Wir fahren mit der Fähre auf die Insel Chiloé. Rolf findet, dass hier Patagonien anfängt. Ich kann das gut nachvollziehen. Das Klima ist plötzlich viel rauer. Die Sonne scheint, dann ziehen dicke Wolken auf, es regnet und dabei ist es nicht allzu warm. Aber mit dem Wind ziehen die Regenwolken auch schnell weiter und machen der Sonne wieder Platz. Mich erinnert die Witterung an Norwegen. Auch die Häuser in Ancud mit den verschiedenen Holzschindelformen haben etwas Skandinavisches. Der ganze Ort wirkt wie eine Versorgungsstation, bevor man in verlassene Gegenden fährt. Besonders am Tag vor Weihnachten herrscht reges Treiben und die Kleinbauern bieten auf den Straßen ihre frischen Gartenprodukte an.

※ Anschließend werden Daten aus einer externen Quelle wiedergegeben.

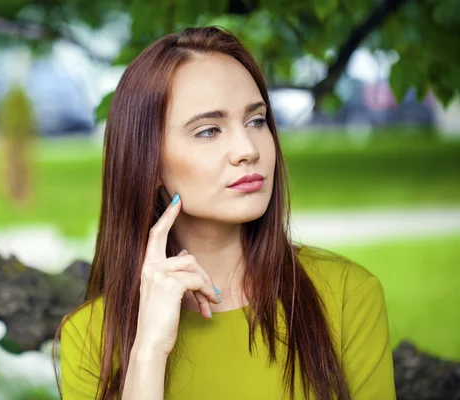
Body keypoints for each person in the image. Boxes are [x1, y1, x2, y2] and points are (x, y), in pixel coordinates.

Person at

Unsere Unterkunft nehmen wir im Hostel eines Schweizers, der selbst nicht da zu sein scheint. Hier treffen wir zwei holländische Frauen, die sich auf ihren Touren die Vogelwelt erklären lassen und ein junges Pärchen aus Berchtesgaden, das einsame Wanderwege sucht. Eine dreitägige Trekkingtour im Süden Patagoniens haben sie vorzeitig abgebrochen, weil ihnen nach 4 von 30 Flussdurchquerungen das Wasser zu hoch und zu kalt geworden war.
Wir wollen uns die Pinguinkolonien auf den vorgelagerten Inseln anschauen. Bevor wir den festen Sandstrand befahren, müssen wir auch einen kleinen Fluss durchqueren. Die Boote liegen alle im Wasser. Bestimmt muss man Gummistiefel anziehen, denke ich so vor mich hin. Aber nein, die Anbieter haben kleine Wägelchen gebaut, mit denen die Touristen trockenen Fußes zu den Booten gezogen werden.

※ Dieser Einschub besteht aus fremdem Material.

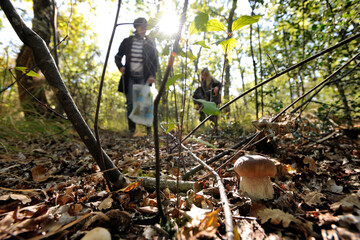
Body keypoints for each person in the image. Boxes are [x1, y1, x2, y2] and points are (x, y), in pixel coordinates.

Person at [115, 17, 158, 136]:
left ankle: (148, 131)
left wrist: (152, 75)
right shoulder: (127, 41)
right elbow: (117, 56)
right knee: (130, 104)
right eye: (142, 27)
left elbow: (154, 61)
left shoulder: (149, 43)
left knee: (147, 103)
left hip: (145, 78)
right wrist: (120, 67)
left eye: (145, 27)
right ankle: (131, 130)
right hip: (130, 77)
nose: (144, 30)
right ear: (136, 28)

Der Mitarbeiter an der Hostelrezeption war sich nicht sicher, ob die Boote wegen des starken Wellengangs überhaupt rausfahren würden. Sie fahren, schon geht unsere Fahrt los. Das Boot wackelt ziemlich hin und her, es fängt an zu regnen, mir ist es sehr kalt. Vor den Inseln brechen sich hohe Wellen, so dass das Boot nicht sehr nah heranfahren kann. Die Pinguine sind recht klein und sie scheinen Regen auch nicht zu mögen. Manche stellen sich an kleinen Felsvorsprüngen unter. Ein chilotischer Führer erklärt auf Spanisch, welche Tiere hier sonst noch leben.

Sehr zahlreich vertreten sind Möwen. Aber die kann auch am Strand sehen. Ich glaube, die Menschen sind sehr stolz, dass hier ein paar Pinguine leben, die sie den Touristen für etwas Geld gerne zeigen.

Mir war das etwas wenig. Sollten wir nach Südafrika kommen, schaue ich mir Pinguine gerne am Strand an. Es macht Spaß, Tiere zu beobachten. Aber dazu brauche ich etwas mehr Zeit und Ruhe.